ARHS students join international strike against climate change inaction

Close to 200 people convened on the Amherst Town Common

By Hayley Johnson, Editor in Chief

Amherst Regional High School students walked out of class on Friday afternoon and walked to the Town Common as part of a worldwide protest against for climate change action. Joined by parents, teachers, middle schoolers and community members, the protest was attended by close 200 people.

Co-organizers and high school juniors Xiaoping Yu, Naomi Johnson and Miya Hong were inspired by the global “#FridaysForFuture” movement, started by 16-year-old Swedish activist Greta Thunberg, who was nominated for a Nobel Peace Prize for her work organizing climate strikes. Walkouts took place in over 100 countries on Friday.

Students from ARHS and Amherst-Pelham Regional Middle School, as well as parents and other community members had the opportunity to speak out against climate change at the walkout. Many people brought signs which read statements like “Make Earth Kool Again,” “Your mistakes are my future,” “Capitalism is destroying the biosphere” and “Black Lives Matter/Environmental Justice Now.”

“Through this movement we are finally providing a voice for our generation, and we are not alone,” Johnson said to a crowd of cheering people on the Common. “We are joined by thousands and thousands of students and thousands of schools and hundreds of countries.”

“It is our responsibility to save this planet, and that’s why this walkout is more than just a message — it is a call to action,” Johnson said.

Several speakers voiced support for the current Green New Deal resolution in the United States Congress, which is a set of proposed economic stimulus plans to address climate change issues in the U.S.

“We have the chance to create thousands of green jobs, address environmental injustice and reduce inequality,” said Leif Maynard, a senior at ARHS. “The Green New Deal is a non-binding resolution meant to channel the will and aspirations for real climate action. [To] those who are skeptical of the policy: you do not need to back the implementation of every aspect of the resolution to support it.”

“Why should we not join the mobilization for a habitable Earth, a democratized economy and the security of future generations?” Maynard asked the crowd.

Max Page, vice president of the Massachusetts Teachers Association and father of one of the walkout participants, expressed his support for the students and their mission.

“Last Saturday at our board meeting, we unanimously endorsed your climate walkout today,” Page said. “We need a Green New Deal. It’s gonna happen because of all of you. Your teachers, your educators, we stand behind you. Where you go, we will follow and support you.”

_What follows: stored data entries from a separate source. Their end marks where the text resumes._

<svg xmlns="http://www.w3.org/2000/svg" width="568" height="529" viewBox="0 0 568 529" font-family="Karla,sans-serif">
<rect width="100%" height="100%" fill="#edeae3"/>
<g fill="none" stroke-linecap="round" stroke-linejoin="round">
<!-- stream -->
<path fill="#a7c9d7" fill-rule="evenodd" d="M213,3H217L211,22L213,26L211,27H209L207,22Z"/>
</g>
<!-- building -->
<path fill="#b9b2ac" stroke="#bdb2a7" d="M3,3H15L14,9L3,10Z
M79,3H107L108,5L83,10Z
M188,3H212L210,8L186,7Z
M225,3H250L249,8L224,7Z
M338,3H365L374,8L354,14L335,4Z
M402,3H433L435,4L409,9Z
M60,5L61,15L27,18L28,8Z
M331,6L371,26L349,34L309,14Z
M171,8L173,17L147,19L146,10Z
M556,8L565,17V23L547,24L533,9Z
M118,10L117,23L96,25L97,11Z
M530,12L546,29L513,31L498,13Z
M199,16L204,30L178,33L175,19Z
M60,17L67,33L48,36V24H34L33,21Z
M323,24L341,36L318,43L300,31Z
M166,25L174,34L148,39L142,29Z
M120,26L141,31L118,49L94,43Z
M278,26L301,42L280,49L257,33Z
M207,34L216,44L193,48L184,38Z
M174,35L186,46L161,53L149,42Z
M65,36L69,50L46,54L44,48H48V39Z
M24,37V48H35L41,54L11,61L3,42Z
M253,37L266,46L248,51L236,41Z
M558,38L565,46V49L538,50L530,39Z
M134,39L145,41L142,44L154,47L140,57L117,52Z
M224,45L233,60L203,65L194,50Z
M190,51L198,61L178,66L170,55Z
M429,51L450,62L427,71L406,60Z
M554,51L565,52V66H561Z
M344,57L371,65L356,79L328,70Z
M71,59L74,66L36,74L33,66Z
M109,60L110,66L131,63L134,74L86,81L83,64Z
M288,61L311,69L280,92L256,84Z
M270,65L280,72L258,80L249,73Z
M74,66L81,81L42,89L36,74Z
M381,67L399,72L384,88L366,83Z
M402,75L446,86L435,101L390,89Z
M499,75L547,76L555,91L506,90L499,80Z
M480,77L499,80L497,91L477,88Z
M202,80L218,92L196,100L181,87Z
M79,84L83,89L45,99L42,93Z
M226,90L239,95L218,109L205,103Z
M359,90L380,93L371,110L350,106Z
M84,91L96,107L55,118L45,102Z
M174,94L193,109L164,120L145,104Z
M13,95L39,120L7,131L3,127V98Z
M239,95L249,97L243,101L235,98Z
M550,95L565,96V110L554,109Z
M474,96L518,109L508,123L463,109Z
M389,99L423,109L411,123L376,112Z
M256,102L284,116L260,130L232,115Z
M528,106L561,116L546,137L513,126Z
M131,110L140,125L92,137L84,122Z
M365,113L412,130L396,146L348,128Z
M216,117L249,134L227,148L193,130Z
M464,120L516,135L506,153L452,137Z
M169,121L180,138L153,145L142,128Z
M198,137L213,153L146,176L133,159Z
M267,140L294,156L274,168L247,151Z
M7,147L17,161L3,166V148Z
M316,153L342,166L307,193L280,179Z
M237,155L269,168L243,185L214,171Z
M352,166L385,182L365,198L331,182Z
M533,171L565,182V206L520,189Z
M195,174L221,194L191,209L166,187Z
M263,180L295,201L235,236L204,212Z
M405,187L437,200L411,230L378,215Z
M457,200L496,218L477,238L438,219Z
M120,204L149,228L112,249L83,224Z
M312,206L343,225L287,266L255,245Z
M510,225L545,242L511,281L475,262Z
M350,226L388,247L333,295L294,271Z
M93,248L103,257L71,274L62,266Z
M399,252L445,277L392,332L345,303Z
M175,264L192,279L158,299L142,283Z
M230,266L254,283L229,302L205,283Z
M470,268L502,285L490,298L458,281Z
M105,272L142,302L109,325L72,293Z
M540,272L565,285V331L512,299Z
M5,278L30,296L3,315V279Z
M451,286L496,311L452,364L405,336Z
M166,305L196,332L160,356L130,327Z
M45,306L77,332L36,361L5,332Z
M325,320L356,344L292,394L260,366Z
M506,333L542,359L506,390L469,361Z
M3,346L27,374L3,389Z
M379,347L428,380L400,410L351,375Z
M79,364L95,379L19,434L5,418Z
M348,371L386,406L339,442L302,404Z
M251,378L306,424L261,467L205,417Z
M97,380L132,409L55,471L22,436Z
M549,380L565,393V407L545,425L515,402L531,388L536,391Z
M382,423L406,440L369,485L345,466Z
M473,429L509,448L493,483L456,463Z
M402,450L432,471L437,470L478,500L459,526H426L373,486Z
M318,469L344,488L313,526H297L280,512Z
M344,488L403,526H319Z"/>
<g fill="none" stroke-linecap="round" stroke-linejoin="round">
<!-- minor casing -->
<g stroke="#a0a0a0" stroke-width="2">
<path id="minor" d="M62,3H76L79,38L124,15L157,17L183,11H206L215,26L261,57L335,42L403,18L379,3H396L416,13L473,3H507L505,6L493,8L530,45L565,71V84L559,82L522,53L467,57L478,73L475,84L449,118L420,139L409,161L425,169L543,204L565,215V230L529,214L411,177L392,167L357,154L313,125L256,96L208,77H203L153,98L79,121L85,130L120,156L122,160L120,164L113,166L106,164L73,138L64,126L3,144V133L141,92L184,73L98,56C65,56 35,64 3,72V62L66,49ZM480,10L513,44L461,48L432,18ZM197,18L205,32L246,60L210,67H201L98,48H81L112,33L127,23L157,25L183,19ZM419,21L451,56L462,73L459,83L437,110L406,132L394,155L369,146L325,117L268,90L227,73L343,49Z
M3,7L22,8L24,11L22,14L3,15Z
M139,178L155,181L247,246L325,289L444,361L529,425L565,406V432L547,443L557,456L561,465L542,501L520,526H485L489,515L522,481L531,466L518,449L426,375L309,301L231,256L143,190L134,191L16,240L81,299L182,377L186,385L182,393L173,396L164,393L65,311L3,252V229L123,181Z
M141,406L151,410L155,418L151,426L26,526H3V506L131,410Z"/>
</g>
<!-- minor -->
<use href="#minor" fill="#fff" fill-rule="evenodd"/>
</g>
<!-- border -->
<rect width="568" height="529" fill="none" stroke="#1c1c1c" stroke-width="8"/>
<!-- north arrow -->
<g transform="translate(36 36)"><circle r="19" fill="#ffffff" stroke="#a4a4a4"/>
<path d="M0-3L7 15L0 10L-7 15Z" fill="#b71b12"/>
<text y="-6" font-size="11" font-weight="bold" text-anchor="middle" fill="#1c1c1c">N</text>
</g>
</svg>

In the Association’s official endorsement, published on March 12, President Merrie Najimy stated that one reason they support the walkout is because “students are taking what they have learned about science and civics and putting their education into action.”

Shaina Rogstad, a Ph.D. candidate in the department of geosciences at the University of Massachusetts attended the walkout to show her support for the students.

“I think that this movement is extremely important to demanding climate action because it’s led by the youth and it’s their futures that are at risk,” Rogstad said.

“We are fighting for more than just ourselves, we are fighting for our children, our grandchildren and everybody, everybody who’s coming after us,” Johnson said. “We have to support all the other schools and individuals who are striking every month, or even every week for a cleaner planet.”

The organizers started planning their school’s walkout about two weeks ago, according to Yu. They began by contacting legislators, the media, students and the community — mostly by way of social media.

The organizers had created a Facebook event page and a handout that included ways people could support climate action.

“We’re very happy to see [the turnout]. We spread the word mostly through social media so we actually had no idea how many people were coming,” Yu said. “This is a pretty good number and it makes me believe that we actually have a chance against climate change.”